A company purchases assets — items that bring value to a company — to produce higher revenue than running operations without these items. Accountants record assets by type and classify them in groups for external reporting. Notes receivable is either a short-term or long-term asset. Intangible assets are long-term items that have a specific useful life for the company.

Notes Receivable

Notes receivable is not an intangible asset in accounting methodology. These notes typically occur when a company issues a promissory note to customers. The note is a physical representation of an agreement to pay a dollar amount to the company. Notes that are due in less than 12 months of issuance are short-term assets. Notes due in over 12 months are long-term assets.

Intangible Assets

Intangible assets have no physical representation. Accountants cannot see or touch the assets. Patents, copyrights, trademarks and right to use agreements are among the most common intangible assets. Useful lives for these assets can vary. Countries typically set useful lives for the former three asset types.
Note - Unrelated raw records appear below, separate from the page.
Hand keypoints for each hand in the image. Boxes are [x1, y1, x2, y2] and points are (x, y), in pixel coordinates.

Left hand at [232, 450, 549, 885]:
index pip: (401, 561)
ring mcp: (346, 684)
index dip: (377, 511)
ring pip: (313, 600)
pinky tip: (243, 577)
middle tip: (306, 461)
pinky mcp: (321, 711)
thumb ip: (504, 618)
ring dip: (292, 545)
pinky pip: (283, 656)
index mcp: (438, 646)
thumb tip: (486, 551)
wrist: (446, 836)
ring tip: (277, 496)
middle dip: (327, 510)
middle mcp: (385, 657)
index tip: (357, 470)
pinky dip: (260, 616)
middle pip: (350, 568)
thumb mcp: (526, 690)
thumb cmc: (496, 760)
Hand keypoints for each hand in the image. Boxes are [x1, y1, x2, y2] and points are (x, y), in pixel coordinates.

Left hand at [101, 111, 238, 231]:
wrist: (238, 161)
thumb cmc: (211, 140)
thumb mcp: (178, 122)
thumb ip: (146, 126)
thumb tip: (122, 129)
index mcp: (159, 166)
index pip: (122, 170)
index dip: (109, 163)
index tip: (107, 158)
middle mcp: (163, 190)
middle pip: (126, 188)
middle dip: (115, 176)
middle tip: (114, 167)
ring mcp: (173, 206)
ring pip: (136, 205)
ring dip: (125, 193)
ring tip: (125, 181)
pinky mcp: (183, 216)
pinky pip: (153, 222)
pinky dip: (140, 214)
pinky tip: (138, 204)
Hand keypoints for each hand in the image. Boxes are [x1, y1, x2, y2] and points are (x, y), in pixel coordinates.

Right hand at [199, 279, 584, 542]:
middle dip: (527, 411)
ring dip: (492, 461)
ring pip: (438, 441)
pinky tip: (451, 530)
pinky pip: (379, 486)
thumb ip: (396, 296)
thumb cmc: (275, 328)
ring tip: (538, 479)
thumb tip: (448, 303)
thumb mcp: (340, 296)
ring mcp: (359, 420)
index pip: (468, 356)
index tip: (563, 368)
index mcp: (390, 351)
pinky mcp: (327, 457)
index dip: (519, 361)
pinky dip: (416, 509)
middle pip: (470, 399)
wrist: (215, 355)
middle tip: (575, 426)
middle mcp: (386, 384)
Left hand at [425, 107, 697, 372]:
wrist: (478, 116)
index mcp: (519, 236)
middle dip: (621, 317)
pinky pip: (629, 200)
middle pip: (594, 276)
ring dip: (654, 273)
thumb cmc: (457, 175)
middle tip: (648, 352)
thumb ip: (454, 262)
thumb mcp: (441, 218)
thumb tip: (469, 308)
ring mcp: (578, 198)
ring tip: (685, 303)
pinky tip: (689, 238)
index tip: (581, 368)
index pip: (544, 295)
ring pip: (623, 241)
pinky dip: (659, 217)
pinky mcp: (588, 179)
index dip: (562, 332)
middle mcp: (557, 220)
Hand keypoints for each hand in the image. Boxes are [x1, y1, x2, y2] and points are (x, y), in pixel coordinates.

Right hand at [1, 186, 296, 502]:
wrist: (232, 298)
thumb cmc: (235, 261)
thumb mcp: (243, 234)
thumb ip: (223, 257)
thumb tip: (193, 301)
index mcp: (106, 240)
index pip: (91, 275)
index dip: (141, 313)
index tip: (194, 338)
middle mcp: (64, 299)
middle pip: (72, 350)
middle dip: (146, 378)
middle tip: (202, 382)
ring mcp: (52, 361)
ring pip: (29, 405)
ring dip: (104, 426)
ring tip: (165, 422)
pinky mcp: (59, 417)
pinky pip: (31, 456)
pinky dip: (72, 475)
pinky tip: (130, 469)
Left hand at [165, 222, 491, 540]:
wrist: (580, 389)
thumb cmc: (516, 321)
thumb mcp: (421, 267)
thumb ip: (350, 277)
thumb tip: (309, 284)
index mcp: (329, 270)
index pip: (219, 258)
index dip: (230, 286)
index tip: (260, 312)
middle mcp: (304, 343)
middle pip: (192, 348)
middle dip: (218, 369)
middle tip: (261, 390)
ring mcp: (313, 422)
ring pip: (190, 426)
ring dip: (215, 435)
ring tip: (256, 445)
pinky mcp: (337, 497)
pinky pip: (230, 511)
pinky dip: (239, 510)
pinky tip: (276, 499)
The latter — right to use agreements — vary depending on the agreement a company makes with another business.


Both notes receivable and intangible assets fall on a company’s balance sheet. Notes receivable are either a current asset or long-term asset. The 12-month timeline dictates the classification for the note. A note due in under 12 months is a current asset and over 12 months is a long-term asset. Intangible assets are usually long-term assets. They fall underneath the tangible long-term assets listed on the balance sheet.


Intangible assets typically require amortization calculations. Amortization represents the value used for each intangible asset. Accountants must calculate this expense each month and report it on the income statement. The intangible asset’s historical value then reduces as amortization increases. Notes receivable do not depreciate. Failure to collect the notes, however, can result in bad debts expense as the company must write off the uncollectible notes receivable.